Adelaide Clinic Case Study: The Making of A Squash Injury
Roger is a 35 year old HR director at a software company. He has been having 6 months of right elbow and wrist pain. He loves to workout. He wakes up at 5 am to weight train 3x/ week and plays squash once a week. He has been finding gripping dumbbells and barbells during his workouts increasingly painful in his wrist and elbow. Now even simple activities such as typing, opening a jar or washing dishes aggravate his wrist. Lifting his work bag and carrying groceries aggravate his elbow. He loves to work out and play sports. He wants to get his arm back to normal in time for the start of his spring beach volleyball league.

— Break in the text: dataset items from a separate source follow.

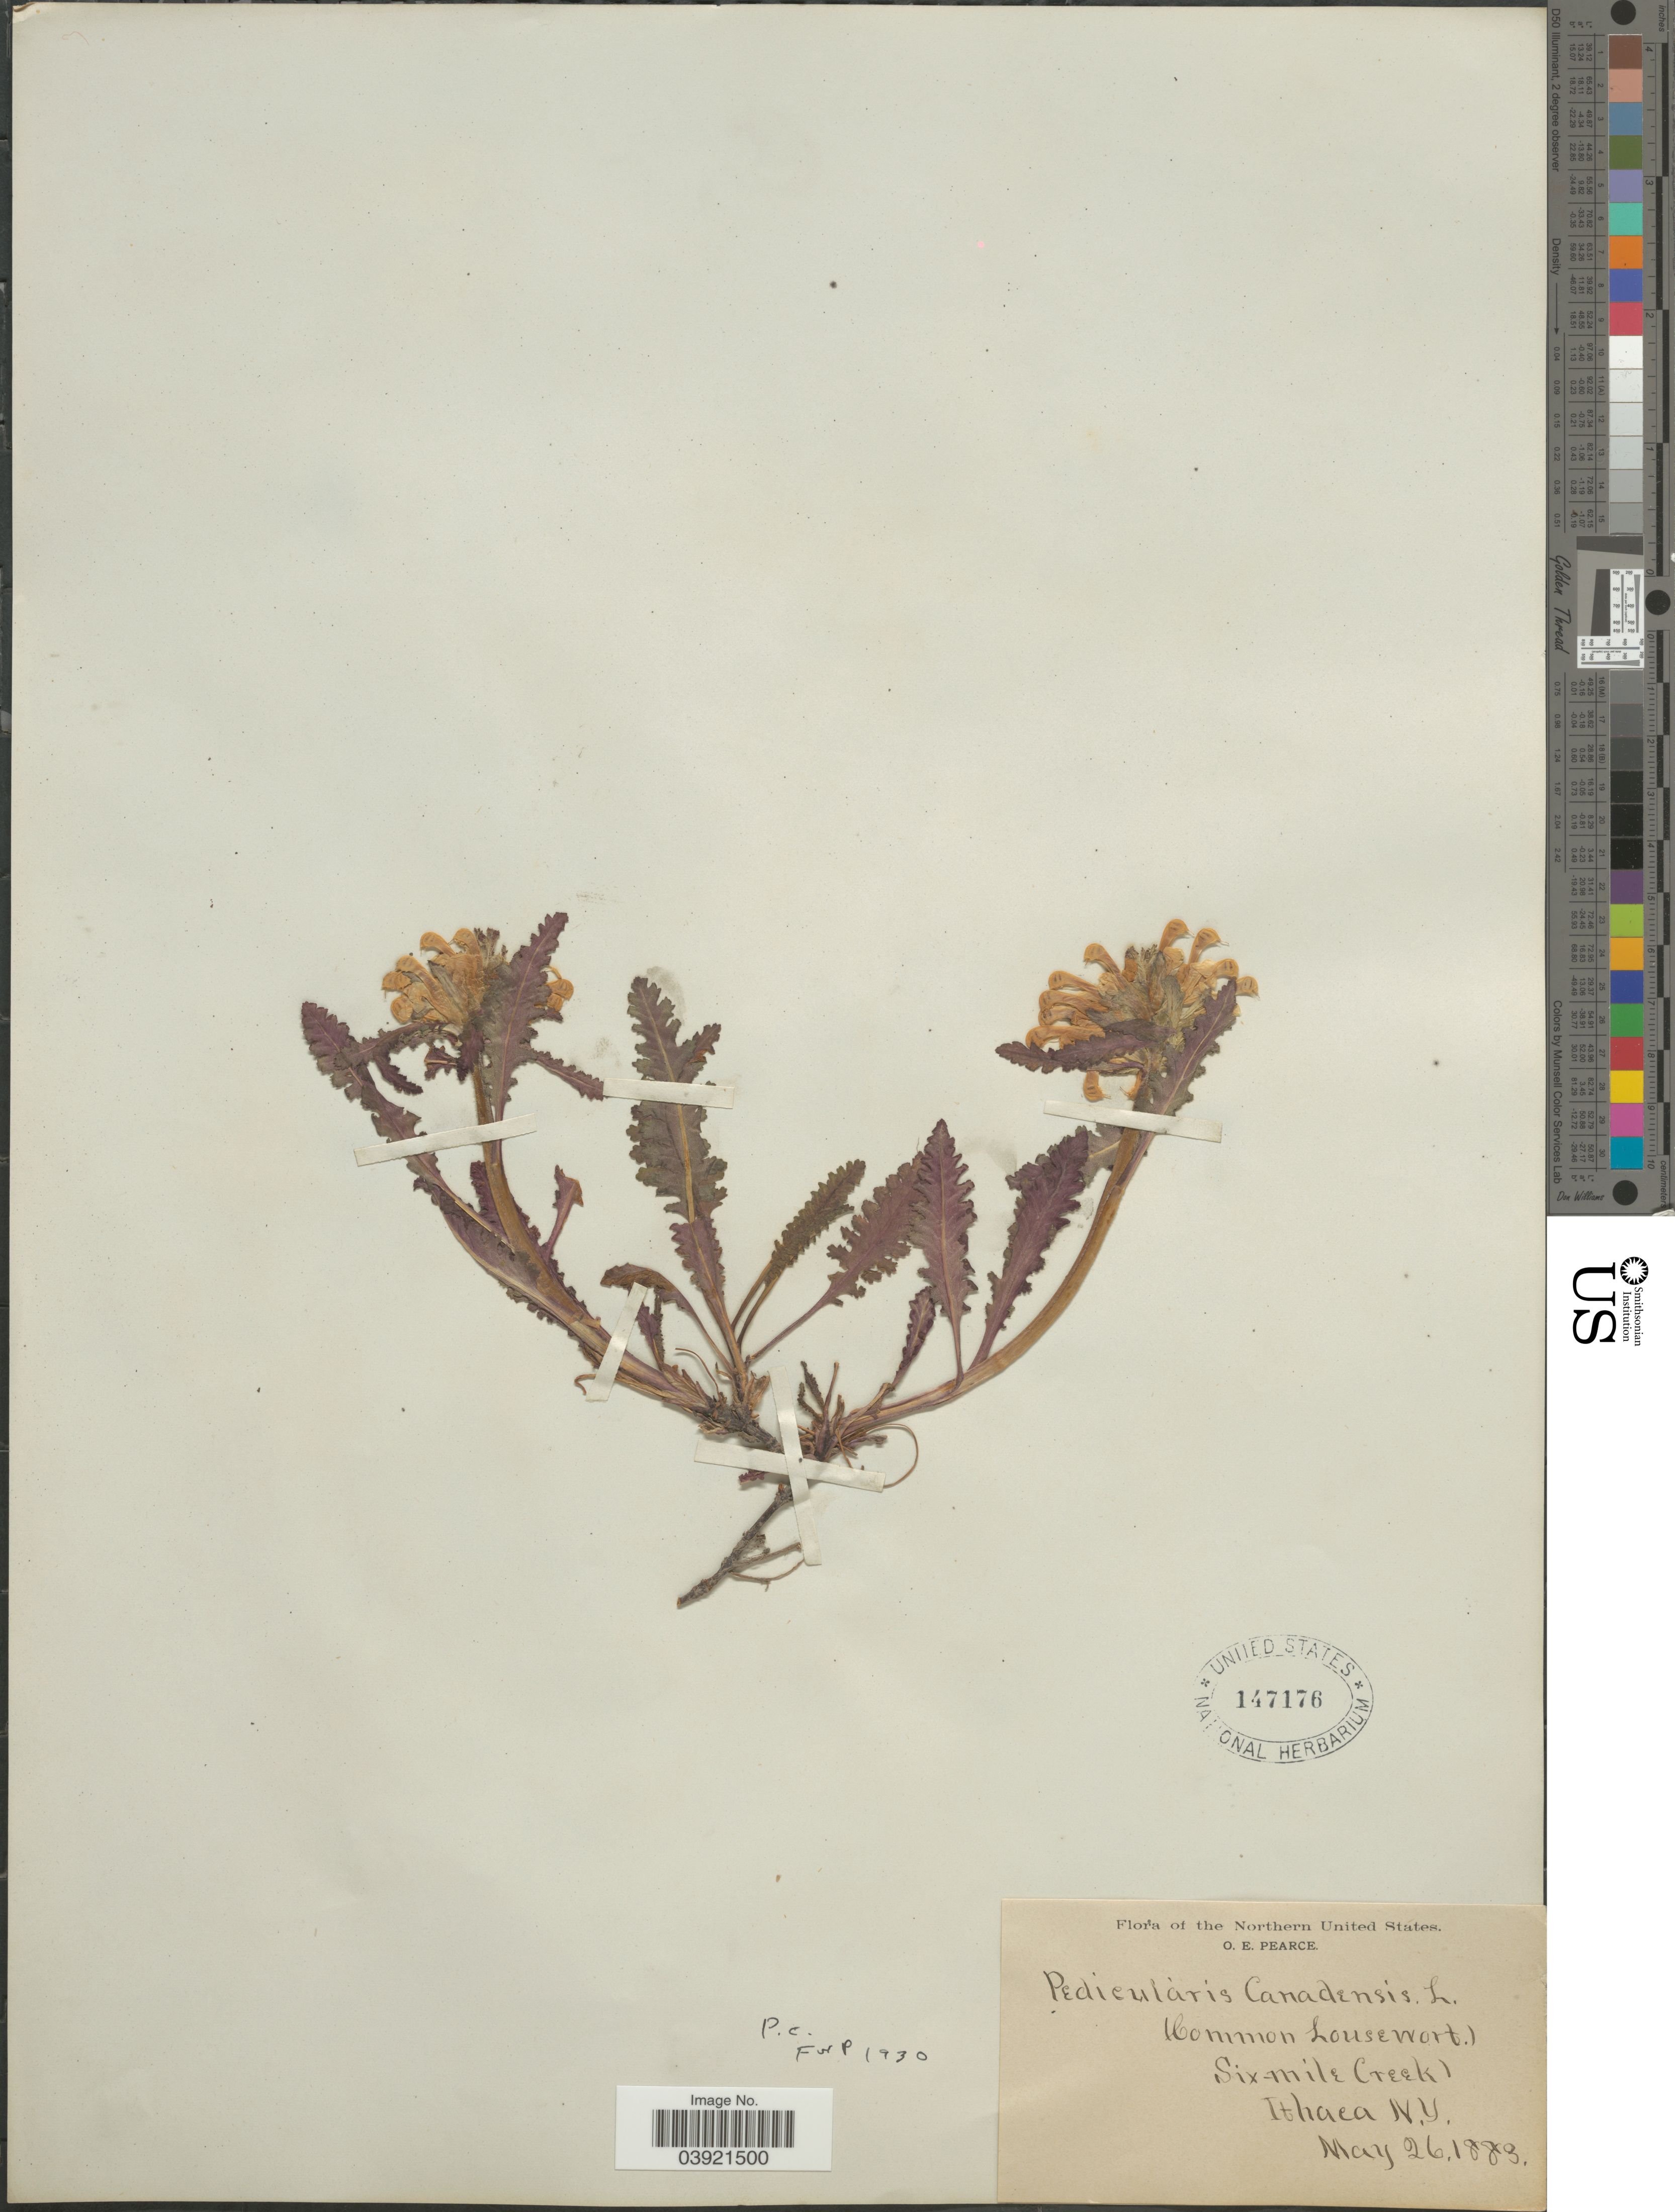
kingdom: Plantae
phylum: Tracheophyta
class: Magnoliopsida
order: Lamiales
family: Orobanchaceae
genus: Pedicularis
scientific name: Pedicularis canadensis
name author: L.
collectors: O. E. Pearce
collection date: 1883-05-26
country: United States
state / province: New York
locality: The Northern United States. Six-mile Creek. Ithaca.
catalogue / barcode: US 147176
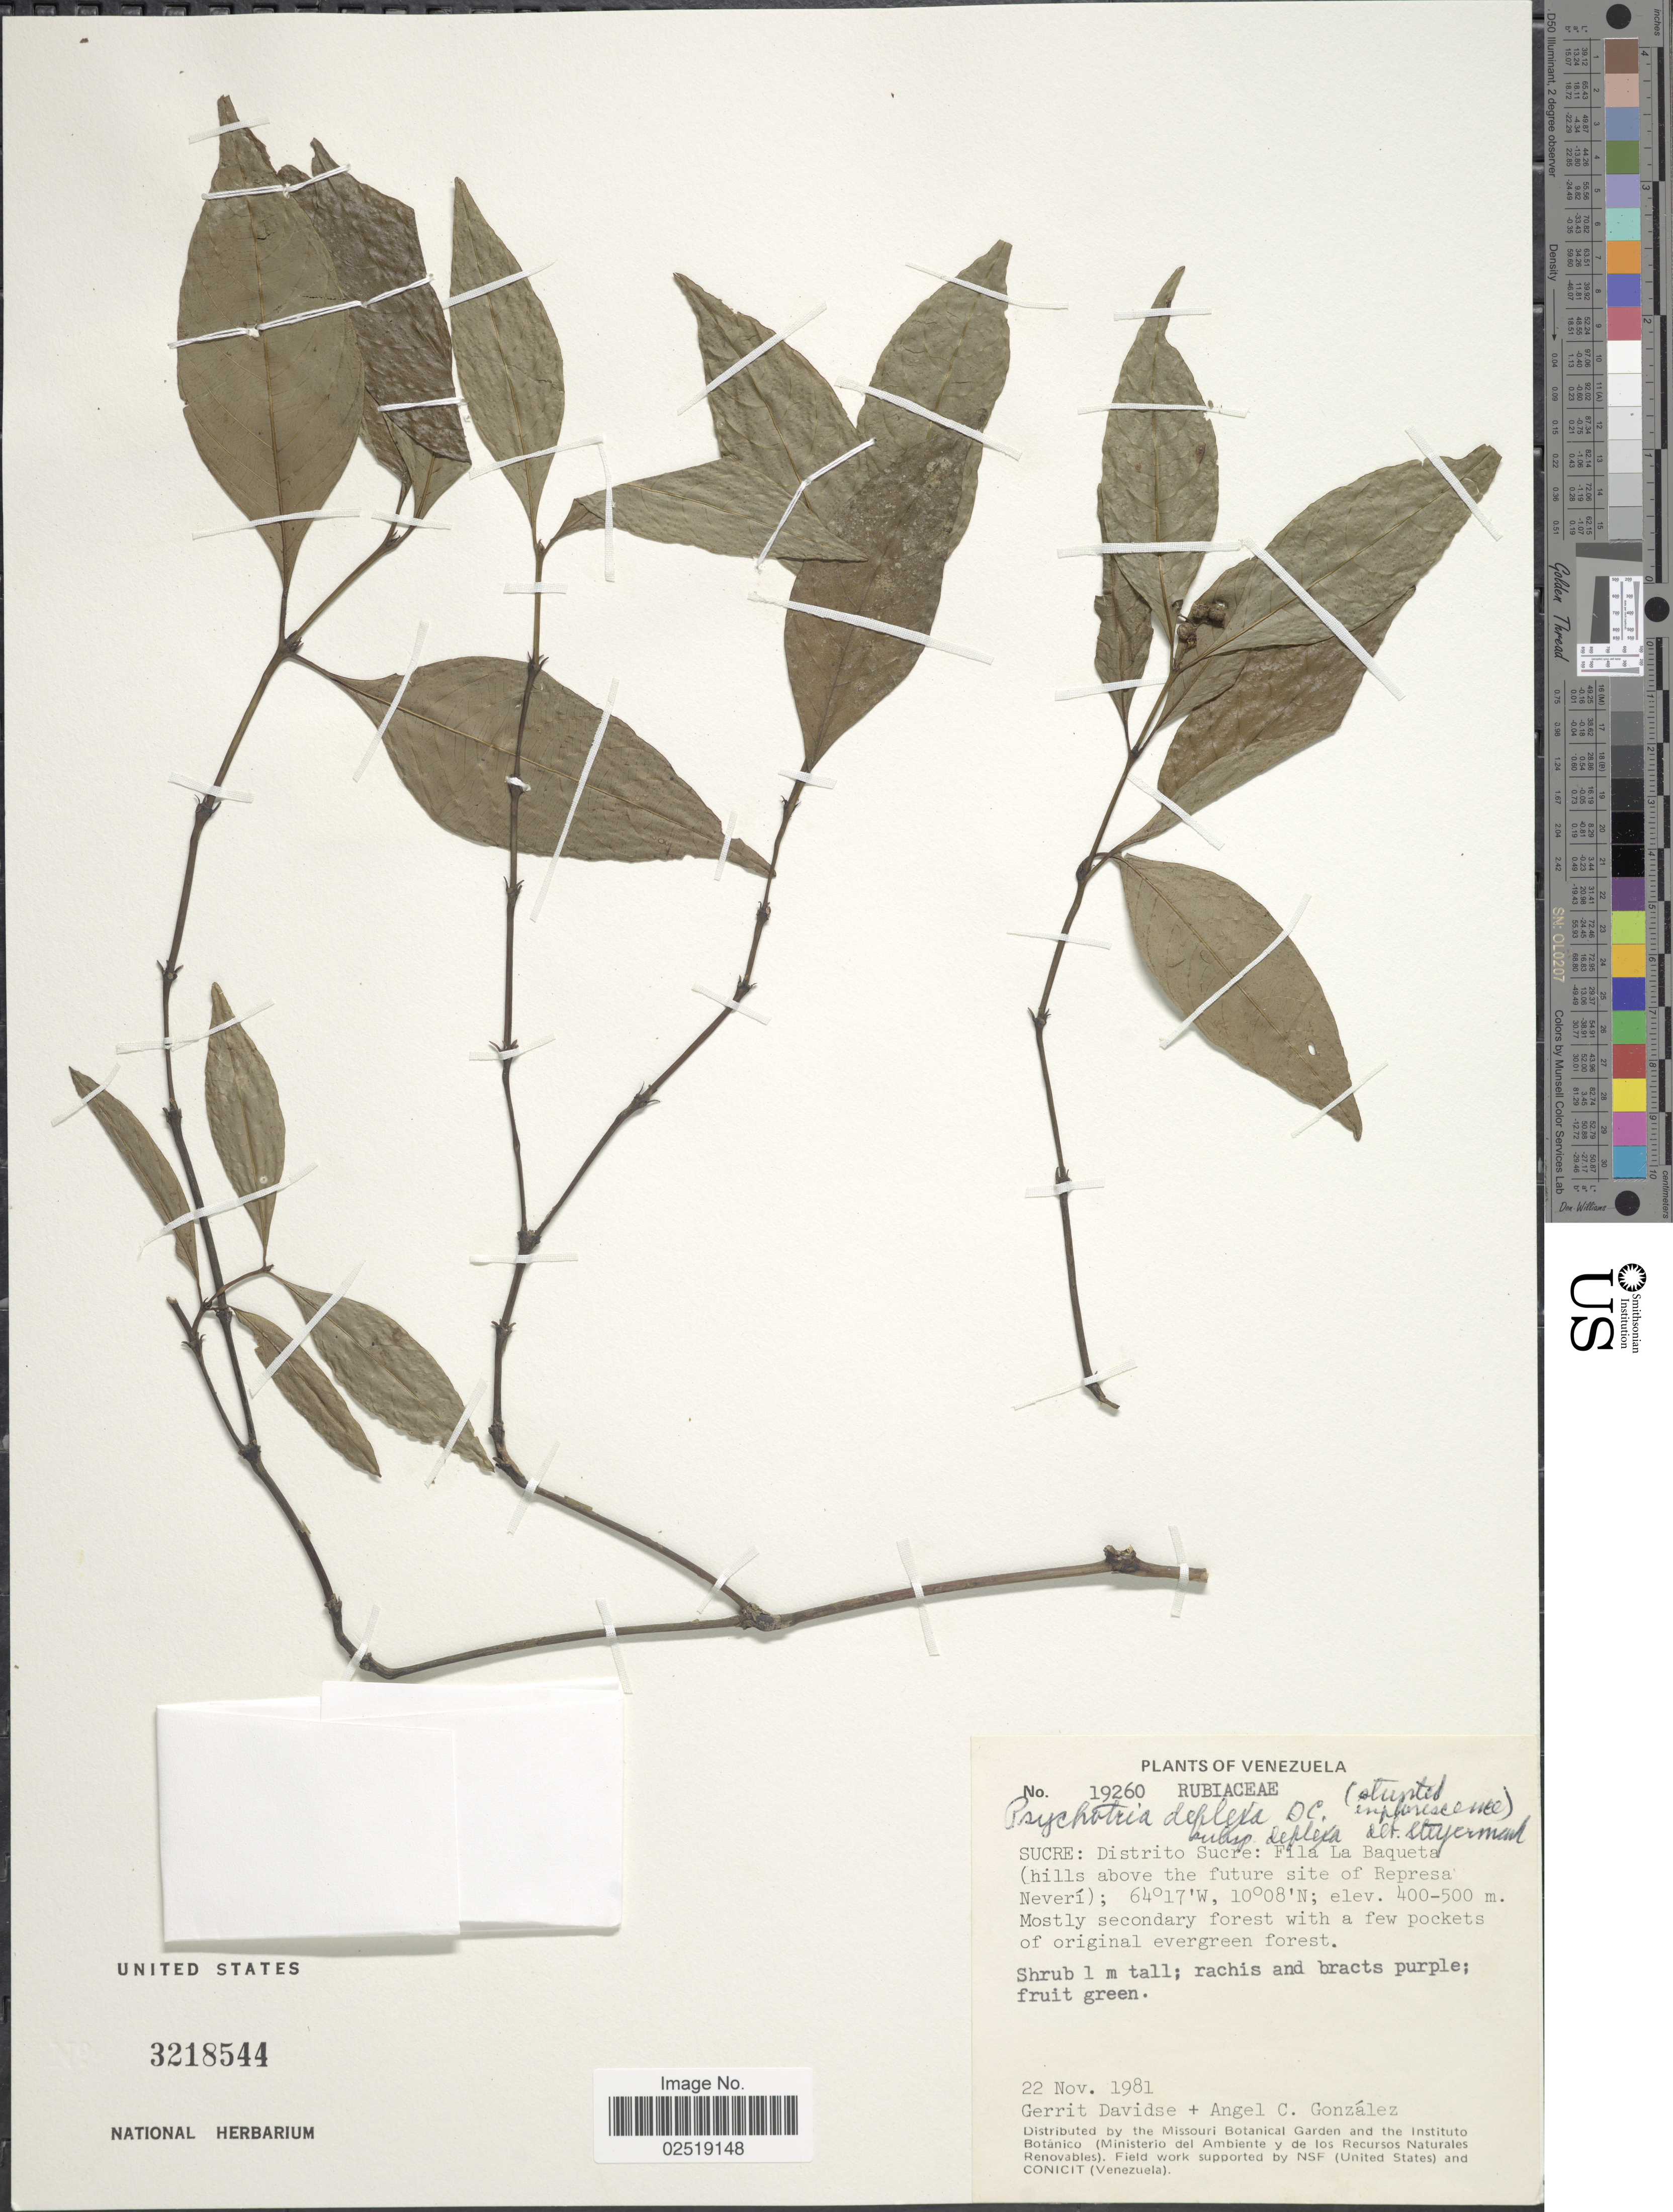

To begin the assessment I looked at the angle of his elbow joint and I saw that it is slightly laterally deviated. This type of injury can be common among squash players. The repetitive forehand shots taken by squash players can cause a deviation outwards in the elbow joint leading to the pain Roger is complaining of. The elbow joint is essentially a hinge joint where the ulna (one of the two forearm bones) hooks onto the humerus (the upper arm bone). I tested the movement in the elbow joint by gliding the joint side to side. As I did so I noticed a restriction in range of motion gliding the joint outwards.
I then looked at Rogers wrist and elbow range of motion. Fully bending his elbow reproduced his elbow pain. I asked Roger to perform a bicep curl with resistance and this also hurt. When the elbow is out of alignment the strength of the elbow will be reduced and it would also hurt to perform such movements. I then examined Roger’s wrist bones which are a made 2 rows of 4 little bones. These bones must move fluidly relative to one another in order to have full range of motion. I tested each of these bones and found a few restrictions in mobility of each bone. His forearm muscles were also really tight and the tendons of these muscles travel down past these wrist bones and attach into the hand. Tension in these muscles and tendons can cause further compression along these wrist bones.
I performed joint mobilizations, gliding the joint outwards, to correct the alignment of Roger’s elbow. After performing a few sets of these mobilizations I retested his elbow strength and it was much improved.
Then I mobilized the restricted joints in his wrists, stretching the little bones to promote movement relative to one another. Utilizing active release I stretched the various muscles in the forearm which decreased tension in the muscles, tendons, and therefore the wrist. Acupuncture was also used to decrease pain in the elbow and wrist.
I saw Roger for physiotherapy a couple of times a week for the first 3 weeks. During this period of time I explained to Roger he could continue weight training and playing squash but should decrease the intensity of the sessions.
After a few weeks of treatment Roger reported that his elbow pain was significantly reduced. He was now able to train heavier at the gym and was able to perform his forehand shots during squash pain free. His wrist pain also decreased with typing at work and washing dishes at home. Roger continued treatment once a week for week 4 and 5 and by then he was able to return back to his workouts, squash, and work duties pain free.